Statement: Take 10 bytes of data from RAM location 45H to 54 H. Add 05H to each of them & save the result data in RAM location 79H down to 70H

ORG 0000H
MOV R0,#10
MOV R1,#45H
MOV R2,#79H
BACK:
MOV A,@R1
ADD A,#05H
MOV @R2,A
INR R1
DCR R2
DJNZ R0,BACK
END


Explanation:-

First of all we have stored data 10 (decimal) in register R0.
Then we have stored 45H in register R1 and 79H in register R2

'BACK' loop:-

This loop starts with instruction MOV A,@R1
Here @R1 is used therefore the 8051 will load the accumulator with the value from Internal RAM which is specified by the data of  R1.Which means that the data of R1 is currently 45H. So accumulator will contain the data which is stored at memory location 45H. (Indirect Addressing)

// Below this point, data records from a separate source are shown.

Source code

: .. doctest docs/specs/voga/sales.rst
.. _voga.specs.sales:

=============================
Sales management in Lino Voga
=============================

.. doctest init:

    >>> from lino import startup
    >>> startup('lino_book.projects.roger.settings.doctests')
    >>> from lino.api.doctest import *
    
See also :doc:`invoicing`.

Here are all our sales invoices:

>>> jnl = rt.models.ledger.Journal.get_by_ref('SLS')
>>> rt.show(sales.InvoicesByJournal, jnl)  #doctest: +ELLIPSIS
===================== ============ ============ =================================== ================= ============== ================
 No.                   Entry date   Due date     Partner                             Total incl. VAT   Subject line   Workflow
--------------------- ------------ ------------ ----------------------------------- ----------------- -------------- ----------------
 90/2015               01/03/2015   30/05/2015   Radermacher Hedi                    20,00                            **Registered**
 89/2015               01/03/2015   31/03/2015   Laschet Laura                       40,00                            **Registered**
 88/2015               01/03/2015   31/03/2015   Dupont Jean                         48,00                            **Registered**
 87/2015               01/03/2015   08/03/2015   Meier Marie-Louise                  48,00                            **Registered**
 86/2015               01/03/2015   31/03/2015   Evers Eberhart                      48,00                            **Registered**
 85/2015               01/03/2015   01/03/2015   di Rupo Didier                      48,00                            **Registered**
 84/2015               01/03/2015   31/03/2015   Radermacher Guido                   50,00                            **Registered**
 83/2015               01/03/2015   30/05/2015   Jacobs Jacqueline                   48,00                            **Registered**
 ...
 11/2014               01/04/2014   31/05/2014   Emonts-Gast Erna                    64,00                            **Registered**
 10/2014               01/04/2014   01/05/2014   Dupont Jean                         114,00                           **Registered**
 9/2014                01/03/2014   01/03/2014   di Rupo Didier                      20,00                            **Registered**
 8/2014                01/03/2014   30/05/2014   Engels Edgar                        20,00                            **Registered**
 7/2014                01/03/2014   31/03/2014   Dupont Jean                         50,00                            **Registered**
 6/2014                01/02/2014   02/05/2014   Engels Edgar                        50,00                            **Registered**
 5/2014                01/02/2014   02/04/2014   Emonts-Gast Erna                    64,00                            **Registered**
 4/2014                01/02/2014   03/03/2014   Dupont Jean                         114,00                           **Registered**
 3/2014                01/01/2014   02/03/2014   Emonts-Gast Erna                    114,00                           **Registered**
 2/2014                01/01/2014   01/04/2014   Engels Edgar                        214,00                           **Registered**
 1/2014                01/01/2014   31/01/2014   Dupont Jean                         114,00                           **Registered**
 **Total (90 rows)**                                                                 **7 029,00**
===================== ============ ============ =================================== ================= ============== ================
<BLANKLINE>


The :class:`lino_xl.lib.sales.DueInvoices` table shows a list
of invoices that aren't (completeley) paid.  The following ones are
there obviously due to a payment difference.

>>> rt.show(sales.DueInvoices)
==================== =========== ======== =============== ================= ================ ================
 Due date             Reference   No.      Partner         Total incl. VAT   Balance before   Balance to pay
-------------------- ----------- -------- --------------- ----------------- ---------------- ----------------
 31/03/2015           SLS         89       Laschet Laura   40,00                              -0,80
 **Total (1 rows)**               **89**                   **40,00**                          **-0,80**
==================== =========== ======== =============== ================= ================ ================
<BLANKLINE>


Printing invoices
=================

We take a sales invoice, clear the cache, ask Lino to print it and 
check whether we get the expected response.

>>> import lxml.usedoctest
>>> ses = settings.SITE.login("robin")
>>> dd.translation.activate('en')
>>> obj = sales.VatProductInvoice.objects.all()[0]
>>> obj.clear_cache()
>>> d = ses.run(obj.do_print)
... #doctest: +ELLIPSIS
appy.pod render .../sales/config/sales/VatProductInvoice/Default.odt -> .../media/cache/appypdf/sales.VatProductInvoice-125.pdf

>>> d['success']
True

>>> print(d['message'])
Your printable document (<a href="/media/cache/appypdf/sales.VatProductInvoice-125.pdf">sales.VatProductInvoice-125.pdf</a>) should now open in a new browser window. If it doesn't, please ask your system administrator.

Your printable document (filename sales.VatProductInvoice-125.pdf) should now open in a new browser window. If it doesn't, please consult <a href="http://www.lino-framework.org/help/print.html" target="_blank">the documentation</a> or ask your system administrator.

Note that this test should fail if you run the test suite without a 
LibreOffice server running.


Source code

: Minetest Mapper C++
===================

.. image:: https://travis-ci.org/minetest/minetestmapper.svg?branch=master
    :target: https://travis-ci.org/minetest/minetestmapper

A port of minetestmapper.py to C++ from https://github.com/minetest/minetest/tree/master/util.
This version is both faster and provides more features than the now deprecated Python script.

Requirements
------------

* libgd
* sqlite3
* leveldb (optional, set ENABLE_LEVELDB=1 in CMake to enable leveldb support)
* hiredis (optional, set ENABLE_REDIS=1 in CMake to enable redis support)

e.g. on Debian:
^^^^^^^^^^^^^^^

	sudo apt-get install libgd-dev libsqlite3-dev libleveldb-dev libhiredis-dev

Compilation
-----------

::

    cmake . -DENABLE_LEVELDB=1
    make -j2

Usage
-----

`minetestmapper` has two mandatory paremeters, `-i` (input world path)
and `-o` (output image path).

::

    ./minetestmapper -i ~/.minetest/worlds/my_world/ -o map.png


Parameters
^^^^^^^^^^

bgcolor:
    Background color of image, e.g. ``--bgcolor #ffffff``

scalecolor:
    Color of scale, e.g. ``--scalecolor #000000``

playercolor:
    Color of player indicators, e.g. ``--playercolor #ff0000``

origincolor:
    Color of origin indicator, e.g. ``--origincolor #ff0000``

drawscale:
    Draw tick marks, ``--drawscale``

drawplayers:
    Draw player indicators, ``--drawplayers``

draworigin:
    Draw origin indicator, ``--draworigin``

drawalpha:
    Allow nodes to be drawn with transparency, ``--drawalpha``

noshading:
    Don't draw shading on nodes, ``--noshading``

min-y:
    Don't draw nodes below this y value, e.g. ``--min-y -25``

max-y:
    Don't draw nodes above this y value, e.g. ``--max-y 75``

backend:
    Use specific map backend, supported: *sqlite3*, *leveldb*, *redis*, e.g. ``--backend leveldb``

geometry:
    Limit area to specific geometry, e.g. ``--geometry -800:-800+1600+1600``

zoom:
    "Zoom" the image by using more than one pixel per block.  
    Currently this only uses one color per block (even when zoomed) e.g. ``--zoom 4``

After that whatever the data is copied accumulator will be added by 05H.

Then the data of the accumulator will be copied in the memory location which is specified by the data of register R2.

Data of R1 is incremented by 1. (as we want to go from 45 H to 54 H)
Data of R2 is decremented by 1.(as we want to go from 79 H to 70 H)
R0 is decremented by 1. (and it jumps to BACK if the value of register R0 is not zero.)

END stands for 'stop'.